Une promesse d’ascension sociale, économique où la discipline, le mérite et la reconnaissance internationale pour des milliers de jeunes issus de toutes les couches de la société haïtienne étaient patents.
C’était un lieu où le talent brut se transformait en espoir concret, où des jeunes garçons et des filles rêvaient d’intégrer les sélections nationales, de représenter Haïti sur la scène mondiale et, pour certains, de décrocher un contrat professionnel à l’étranger.
Pour de nombreuses familles — modestes comme aisées —, envoyer un enfant au Ranch signifiait lui offrir une chance réelle de sortir du cycle de la précarité par le sport.
En février 2025, ce sanctuaire du football haïtien est tombé aux mains du gang 400 Mawozo, membre de la coalition criminelle dite « Viv ansanm ».

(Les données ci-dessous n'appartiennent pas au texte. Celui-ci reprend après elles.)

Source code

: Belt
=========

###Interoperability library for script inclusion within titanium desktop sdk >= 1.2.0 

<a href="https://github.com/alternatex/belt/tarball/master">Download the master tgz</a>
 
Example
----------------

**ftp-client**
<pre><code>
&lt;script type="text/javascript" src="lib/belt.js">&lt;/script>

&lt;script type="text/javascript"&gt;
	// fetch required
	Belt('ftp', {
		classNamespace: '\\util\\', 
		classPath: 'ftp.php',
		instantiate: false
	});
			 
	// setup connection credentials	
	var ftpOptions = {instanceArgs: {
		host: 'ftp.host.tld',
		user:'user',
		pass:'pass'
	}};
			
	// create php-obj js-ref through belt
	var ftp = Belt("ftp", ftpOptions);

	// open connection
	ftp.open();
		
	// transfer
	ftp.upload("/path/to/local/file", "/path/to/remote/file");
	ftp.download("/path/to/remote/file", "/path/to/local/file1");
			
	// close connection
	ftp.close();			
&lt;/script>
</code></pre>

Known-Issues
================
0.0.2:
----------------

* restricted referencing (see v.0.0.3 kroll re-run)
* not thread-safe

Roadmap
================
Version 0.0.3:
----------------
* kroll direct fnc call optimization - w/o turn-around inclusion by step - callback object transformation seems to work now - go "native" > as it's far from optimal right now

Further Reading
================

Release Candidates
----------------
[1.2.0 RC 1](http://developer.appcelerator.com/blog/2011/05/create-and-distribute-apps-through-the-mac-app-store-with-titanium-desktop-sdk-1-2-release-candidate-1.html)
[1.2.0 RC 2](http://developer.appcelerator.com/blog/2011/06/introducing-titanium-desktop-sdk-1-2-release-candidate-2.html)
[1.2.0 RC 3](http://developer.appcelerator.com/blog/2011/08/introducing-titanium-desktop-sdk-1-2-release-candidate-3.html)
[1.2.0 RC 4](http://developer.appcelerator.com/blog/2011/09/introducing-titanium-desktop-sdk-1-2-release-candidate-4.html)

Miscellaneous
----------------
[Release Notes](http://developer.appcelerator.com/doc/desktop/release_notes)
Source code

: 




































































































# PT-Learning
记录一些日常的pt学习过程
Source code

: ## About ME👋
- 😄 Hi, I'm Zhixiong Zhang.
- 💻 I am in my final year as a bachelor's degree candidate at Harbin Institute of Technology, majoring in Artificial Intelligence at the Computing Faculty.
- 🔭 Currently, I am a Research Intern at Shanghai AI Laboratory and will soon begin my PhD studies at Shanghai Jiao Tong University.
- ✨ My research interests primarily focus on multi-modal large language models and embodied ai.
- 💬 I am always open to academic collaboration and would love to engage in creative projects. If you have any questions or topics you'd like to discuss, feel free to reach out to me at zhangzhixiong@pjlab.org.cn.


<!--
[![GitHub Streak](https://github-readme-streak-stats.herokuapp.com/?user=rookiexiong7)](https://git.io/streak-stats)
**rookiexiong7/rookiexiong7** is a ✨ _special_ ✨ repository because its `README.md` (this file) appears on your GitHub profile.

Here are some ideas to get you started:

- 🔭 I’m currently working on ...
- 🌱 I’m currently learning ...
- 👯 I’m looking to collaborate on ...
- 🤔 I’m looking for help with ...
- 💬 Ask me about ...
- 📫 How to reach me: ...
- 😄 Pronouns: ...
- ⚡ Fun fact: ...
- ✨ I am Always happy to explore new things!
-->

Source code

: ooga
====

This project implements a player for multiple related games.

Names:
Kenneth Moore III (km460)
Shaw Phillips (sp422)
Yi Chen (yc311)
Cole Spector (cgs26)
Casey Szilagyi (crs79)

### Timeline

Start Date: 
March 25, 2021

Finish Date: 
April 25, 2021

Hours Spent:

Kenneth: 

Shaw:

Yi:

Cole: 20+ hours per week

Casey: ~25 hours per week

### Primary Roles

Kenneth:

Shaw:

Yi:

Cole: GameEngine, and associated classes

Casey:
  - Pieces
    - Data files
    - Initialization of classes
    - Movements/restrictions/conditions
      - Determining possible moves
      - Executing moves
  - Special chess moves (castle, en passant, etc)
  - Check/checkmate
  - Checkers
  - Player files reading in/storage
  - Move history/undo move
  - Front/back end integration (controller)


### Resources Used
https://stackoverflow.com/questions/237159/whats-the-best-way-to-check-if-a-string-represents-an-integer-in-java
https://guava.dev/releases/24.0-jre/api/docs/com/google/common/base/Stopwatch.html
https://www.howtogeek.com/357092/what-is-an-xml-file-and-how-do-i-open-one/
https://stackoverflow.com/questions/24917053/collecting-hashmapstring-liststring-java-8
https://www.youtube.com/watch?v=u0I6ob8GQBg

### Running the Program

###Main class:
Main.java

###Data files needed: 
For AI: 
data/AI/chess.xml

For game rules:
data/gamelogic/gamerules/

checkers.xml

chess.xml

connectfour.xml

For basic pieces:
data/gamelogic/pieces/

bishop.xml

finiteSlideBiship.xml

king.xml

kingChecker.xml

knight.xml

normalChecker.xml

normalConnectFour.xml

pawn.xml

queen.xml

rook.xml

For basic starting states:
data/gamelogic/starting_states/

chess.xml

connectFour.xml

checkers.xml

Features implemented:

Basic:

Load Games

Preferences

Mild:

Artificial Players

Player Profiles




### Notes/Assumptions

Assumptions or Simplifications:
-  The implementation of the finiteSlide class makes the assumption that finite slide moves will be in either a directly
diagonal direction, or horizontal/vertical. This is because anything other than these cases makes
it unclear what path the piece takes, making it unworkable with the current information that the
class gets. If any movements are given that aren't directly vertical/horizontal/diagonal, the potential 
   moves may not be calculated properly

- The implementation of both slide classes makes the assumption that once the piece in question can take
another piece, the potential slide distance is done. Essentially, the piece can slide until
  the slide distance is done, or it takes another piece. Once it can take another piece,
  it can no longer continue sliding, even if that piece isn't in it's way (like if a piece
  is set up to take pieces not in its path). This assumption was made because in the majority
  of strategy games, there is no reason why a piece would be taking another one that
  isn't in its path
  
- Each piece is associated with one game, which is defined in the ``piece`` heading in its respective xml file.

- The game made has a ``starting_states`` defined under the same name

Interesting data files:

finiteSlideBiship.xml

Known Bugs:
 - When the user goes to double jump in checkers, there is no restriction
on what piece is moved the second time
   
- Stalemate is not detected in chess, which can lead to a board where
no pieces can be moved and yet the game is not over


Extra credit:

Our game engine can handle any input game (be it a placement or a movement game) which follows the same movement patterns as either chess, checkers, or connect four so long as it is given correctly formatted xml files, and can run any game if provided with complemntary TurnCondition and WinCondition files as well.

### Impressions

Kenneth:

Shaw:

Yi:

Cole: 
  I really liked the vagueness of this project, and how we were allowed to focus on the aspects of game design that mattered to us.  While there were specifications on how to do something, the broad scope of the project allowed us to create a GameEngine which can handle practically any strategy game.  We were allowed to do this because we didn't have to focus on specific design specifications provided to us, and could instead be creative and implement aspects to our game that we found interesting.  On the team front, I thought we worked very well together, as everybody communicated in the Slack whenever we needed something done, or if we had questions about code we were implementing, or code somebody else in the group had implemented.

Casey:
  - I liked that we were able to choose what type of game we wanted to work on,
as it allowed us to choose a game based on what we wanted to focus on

Dimanche 1er février 2026 au soir, cette occupation s’est achevée par un acte d’une cruauté symbolique inouïe : l’incendie volontaire des installations du Ranch.
En détruisant ce site, ces groupes armés n’ont pas seulement brûlé des bâtiments — ils ont incendié les rêves de toute une génération et piétiné l’un des rares espaces où la jeunesse haïtienne pouvait encore croire en un futur différent.
Pourtant, c’est précisément dans cette académie que se sont formés des talents ayant permis à Haïti de briller à l’international : trois participations aux Coupes du Monde Juniors (2007, 2018, 2019) et une présence à la Coupe du Monde féminine senior en 2023, avec en figure de proue Melchie Daëlle Dumornay, aujourd’hui reconnue parmi les cinq meilleures joueuses du monde. Ironie tragique : ceux qui ont détruit le Ranch ont annihilé un lieu qui, autrefois, voire de nos jours encore fait rayonner le pays — y compris au-delà de leurs propres territoires.
Bravo 400 Mawozo, bravo Viv ansanm : après des milliers de morts, des maisons incendiées, des familles brisées et l’horreur absolue d’un bébé jeté vivant dans les flammes à Pétion-Ville, vous venez d’accomplir, nous l'espérons, votre dernier ignoble “fait d’armes” en saccageant le symbole même de l’avenir sportif haïtien — un avenir dont vos propres enfants auraient pu rêver s’ils avaient eu une chance de pratiquer une discipline sportive.
L’histoire, implacable, retiendra vos actes et la JUSTICE saura rendre son verdict vous concernant.
Puisse ce méprisable forfait amener enfin nos élites à réfléchir, non en paroles mais en actes, sur la meilleure manière de prendre en charge la jeunesse haïtienne afin de l’écarter définitivement des chemins de la violence.